M. Saied a évoqué le "cachet unique au monde" de Sidi Bou Saïd et blâmé la "corruption" après la construction, au cours des décennies passées, de demeures sur ses hauteurs.
- Tempêtes soudaines -
Avec son architecture pittoresque, le village qui s'est développé au 18e siècle autour du mausolée et de la zaouia (centre religieux musulman) d'un saint soufi, a une dimension spirituelle et historique.
Il accueille un cimetière, un phare, plusieurs palais comme celui, splendide, du baron d'Erlanger devenu musée national de la musique, et la villa du styliste défunt Azzedine Alaïa.
Selon Chokri Yaïch, docteur en géologie appliquée, le changement climatique rend d'autant plus urgente la protection de la colline.
Les tempêtes, comme celle qui a frappé le pays la semaine dernière, viennent maintenant "d'un coup" et "avec force", a-t-il affirmé sur la radio Mosaïque FM.

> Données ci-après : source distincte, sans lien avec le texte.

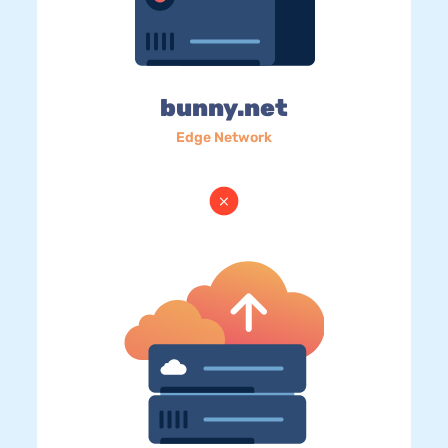
bunny.net
Edge Network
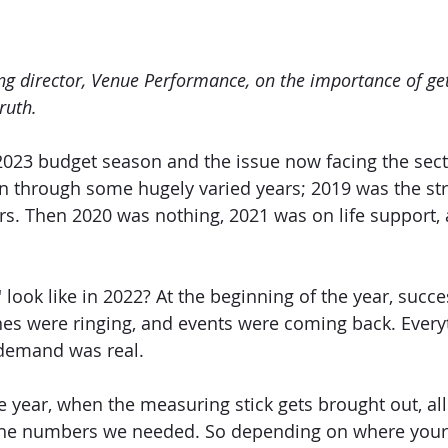
g director, Venue Performance, on the importance of get
ruth.
2023 budget season and the issue now facing the sect
n through some hugely varied years; 2019 was the str
ars. Then 2020 was nothing, 2021 was on life support,
look like in 2022? At the beginning of the year, succe
es were ringing, and events were coming back. Every
demand was real.
e year, when the measuring stick gets brought out, all
 the numbers we needed. So depending on where your b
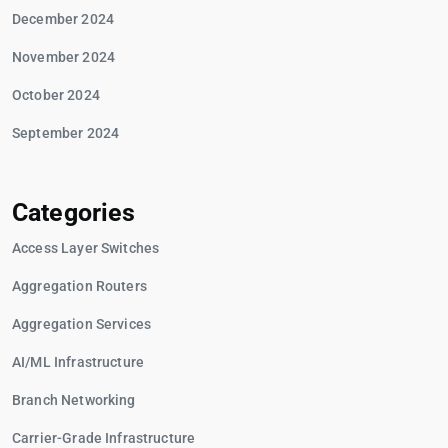
December 2024
November 2024
October 2024
September 2024
Categories
Access Layer Switches
Aggregation Routers
Aggregation Services
AI/ML Infrastructure
Branch Networking
Carrier-Grade Infrastructure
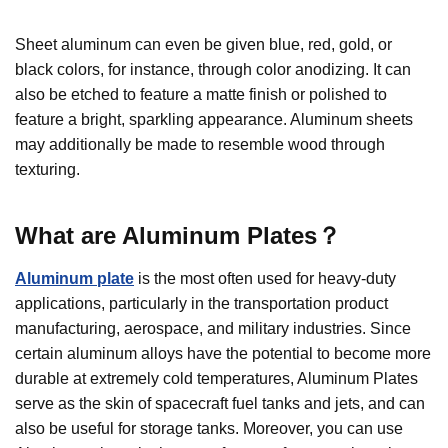
Sheet aluminum can even be given blue, red, gold, or
black colors, for instance, through color anodizing. It can
also be etched to feature a matte finish or polished to
feature a bright, sparkling appearance. Aluminum sheets
may additionally be made to resemble wood through
texturing.
What are
Aluminum
Plates
？
Aluminum plate
is the most often used for heavy-duty
applications, particularly in the transportation product
manufacturing, aerospace, and military industries. Since
certain aluminum alloys have the potential to become more
durable at extremely cold temperatures, Aluminum Plates
serve as the skin of spacecraft fuel tanks and jets, and can
also be useful for storage tanks. Moreover, you can use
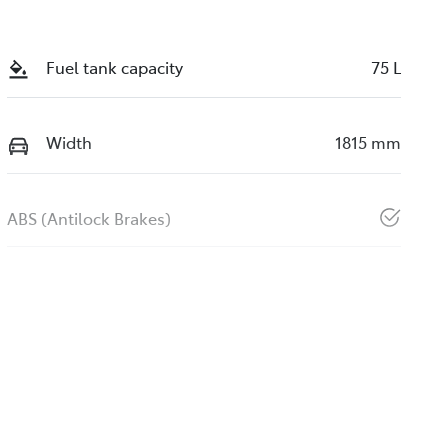
Fuel tank capacity
75 L
Width
1815 mm
ABS (Antilock Brakes)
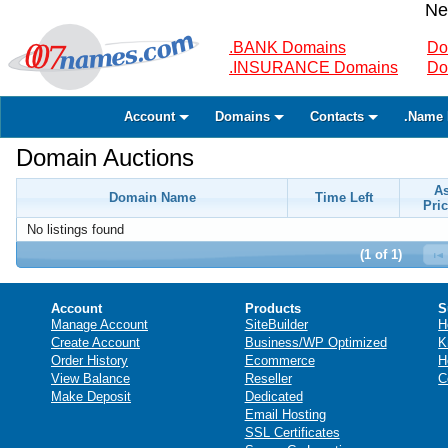
Ne
.BANK Domains
Do
.INSURANCE Domains
Do
Account
Domains
Contacts
.Name 
Domain Auctions
A
Domain Name
Time Left
Pric
No listings found
(1 of 1)
Account
Products
S
Manage Account
SiteBuilder
H
Create Account
Business/WP Optimized
K
Order History
Ecommerce
H
View Balance
Reseller
C
Make Deposit
Dedicated
Email Hosting
SSL Certificates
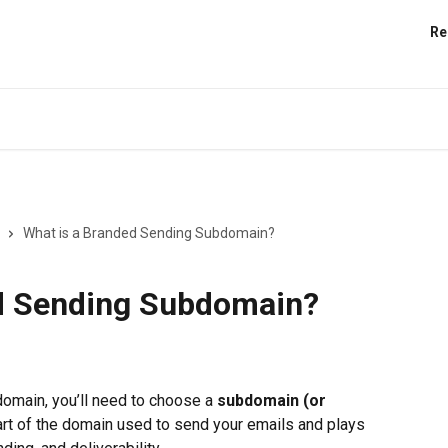
Re
What is a Branded Sending Subdomain?
d Sending Subdomain?
omain, you’ll need to choose a 
subdomain (or 
t of the domain used to send your emails and plays 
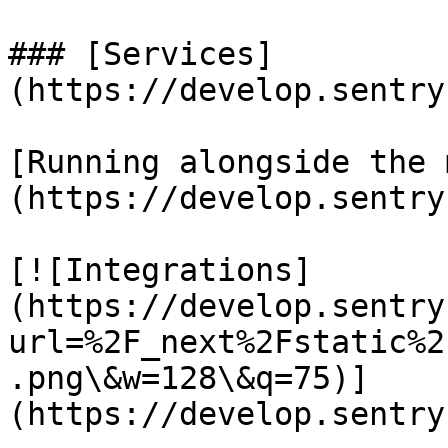
### [Services]
(https://develop.sentry
[Running alongside the 
(https://develop.sentry
[![Integrations]
(https://develop.sentry
url=%2F_next%2Fstatic%2
.png\&w=128\&q=75)]
(https://develop.sentry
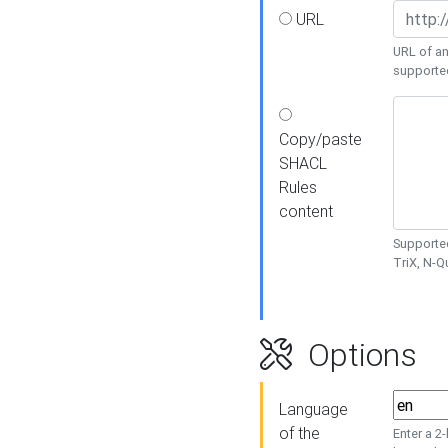
URL
URL of an
supporte
Copy/paste
SHACL
Rules
content
Supported
TriX, N-
Options
Language
of the
Enter a 2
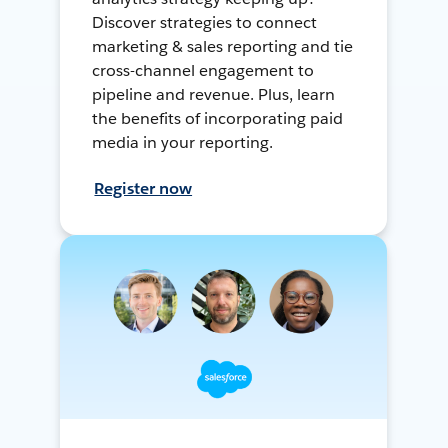
Discover strategies to connect
marketing & sales reporting and tie
cross-channel engagement to
pipeline and revenue. Plus, learn
the benefits of incorporating paid
media in your reporting.
Register now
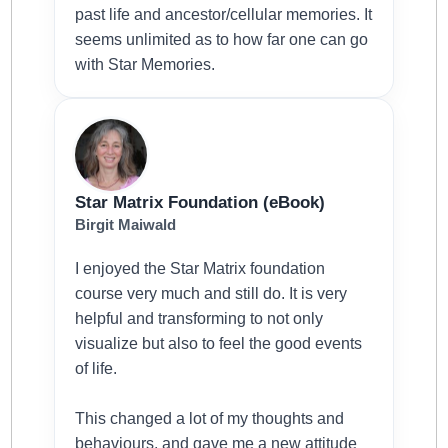
past life and ancestor/cellular memories. It
seems unlimited as to how far one can go
with Star Memories.
Star Matrix Foundation (eBook)
Birgit Maiwald
I enjoyed the Star Matrix foundation
course very much and still do. It is very
helpful and transforming to not only
visualize but also to feel the good events
of life.
This changed a lot of my thoughts and
behaviours, and gave me a new attitude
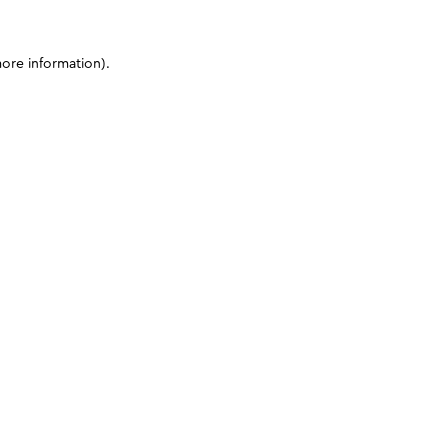
more information)
.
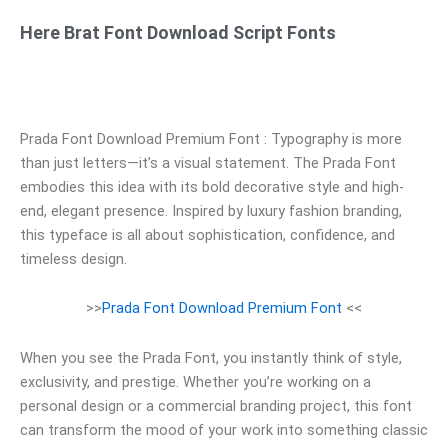
Here Brat Font Download Script Fonts
Prada Font Download Premium Font : Typography is more
than just letters—it’s a visual statement. The Prada Font
embodies this idea with its bold decorative style and high-
end, elegant presence. Inspired by luxury fashion branding,
this typeface is all about sophistication, confidence, and
timeless design.
>>
Prada Font Download Premium Font
<<
When you see the Prada Font, you instantly think of style,
exclusivity, and prestige. Whether you’re working on a
personal design or a commercial branding project, this font
can transform the mood of your work into something classic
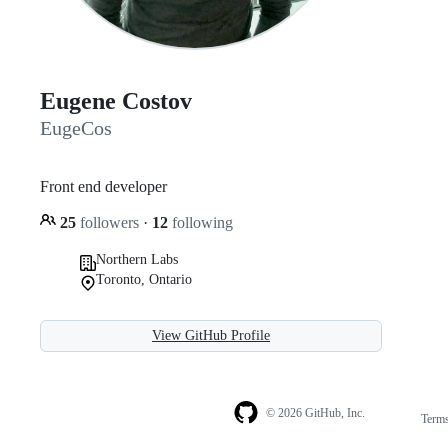
Eugene Costov
EugeCos
Front end developer
25
followers
·
12
following
Northern Labs
Toronto, Ontario
View GitHub Profile
© 2026 GitHub, Inc.
Term
Footer
Footer
navigation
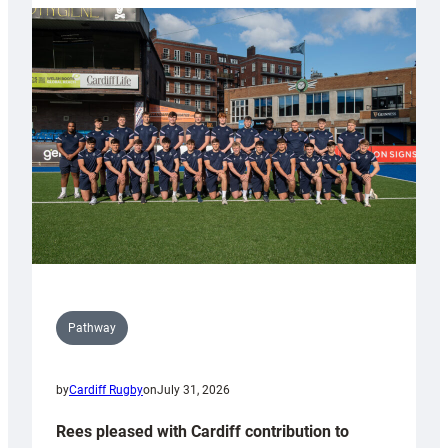
partnership
with
Keep
Wales
Tidy
Pathway
by
Cardiff Rugby
on
July 31, 2026
Rees pleased with Cardiff contribution to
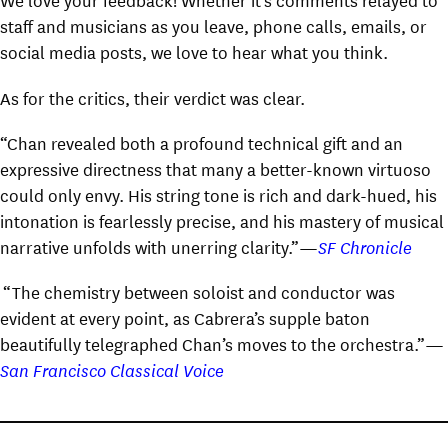
staff and musicians as you leave, phone calls, emails, or
social media posts, we love to hear what you think.
As for the critics, their verdict was clear.
“Chan revealed both a profound technical gift and an
expressive directness that many a better-known virtuoso
could only envy. His string tone is rich and dark-hued, his
intonation is fearlessly precise, and his mastery of musical
narrative unfolds with unerring clarity.”—
SF Chronicle
“The chemistry between soloist and conductor was
evident at every point, as Cabrera’s supple baton
beautifully telegraphed Chan’s moves to the orchestra.”—
San Francisco Classical Voice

Sans compter que le sol argileux perd 70% de sa cohésion lorsqu'il est saturé d'eau, devenant instable, selon l'expert, qui évoque aussi l'érosion marine et le poids de l'urbanisation, en augmentation de 40% ces trente dernières années à Sidi Bou Saïd.
En plus de limiter, voire d'interdire les nouvelles constructions, les solutions communément admises pourraient impliquer la construction de murs de soutènement pour prévenir les glissements, et un meilleur drainage des eaux pluviales.
Pour l'heure, les autorités n'ont pas annoncé de plan global de préservation du site.